Last week, SBOE approved multiple textbooks on the condition that publishers make certain changes, including the removal of an image that shows humans sharing ancestry with apes like chimpanzees, gorillas, and orangutans.
Before Friday’s vote, textbook publishers had the opportunity to change their lessons based on the critiques made Tuesday to win board approval.
The vote was on SBOE’s Proclamation 2024 to determine which textbooks would meet the standards set in the Texas Essential Knowledge and Skills (TEKS).
The 15-member board of SBOE oversees curriculum standards, graduation requirements, and approves instructional materials for the more than five million students in Texas public schools. After the 2022 election, the board had a dramatic swing in partisan membership with the majority of seats being won by conservatives.

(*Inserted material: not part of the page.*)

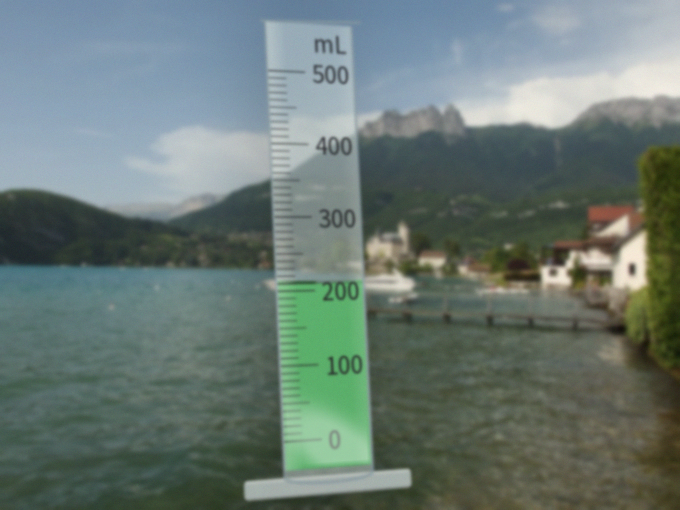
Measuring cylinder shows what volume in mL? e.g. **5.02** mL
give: **210** mL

In 2021 SBOE made updates to the TEKS, which are the state standards for school curricula. Included in the changes was language that a student “knows that natural and human activity can impact global climate.”

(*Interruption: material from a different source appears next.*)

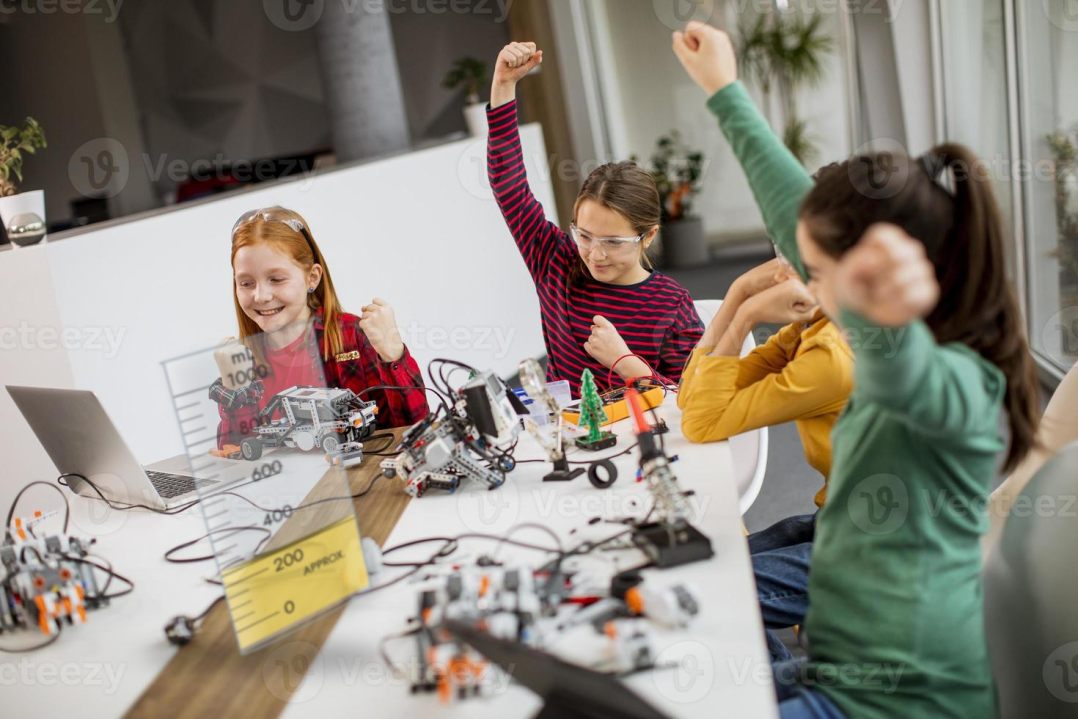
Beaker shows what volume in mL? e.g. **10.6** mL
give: **250** mL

Leading up to the Friday vote, the National Center for Science Education (NCSE) noted the controversy, saying that “the teaching of evolution and climate change has divided the board.”
The NCSE criticized those objecting to the textbooks, stating that “if members of the state board nevertheless insist on objecting to the textbooks' treatments of climate change and evolution, it will reflect only their own misinformed and misguided views of these scientifically uncontroversial topics."
During the debate last Tuesday, board member LJ Francis said he had received emails from people in his district insisting on “no monkey pushing” with regard to evolution, and said that he wanted “ample clarification that’s not what’s being taught in Texas schools.”
Board member Evelyn Brooks added during Tuesday’s meeting that “there is no evidence that an entirely different species can come from another species.”
Questions were also raised concerning climate change discussion in textbooks. Board member Julie Pickren said Tuesday that “there are theories about fossil fuels, there are not agreed upon facts.”
Board member Aaron Kinisey objected to some of the climate change-related lessons presented in the textbooks, saying, “There’s an overemphasis on the evil of oil and gas and virtues of renewables.”
“Do you want pictures of children in oil fields, is that what you would like in order to approve some of the submissions?” Democratic board member Aicha Davis said after the debate. “So we literally had that discussion that oil and gas is always seen positively … we want to give students information, we want to give them knowledge… we want them to know how to keep our earth here.”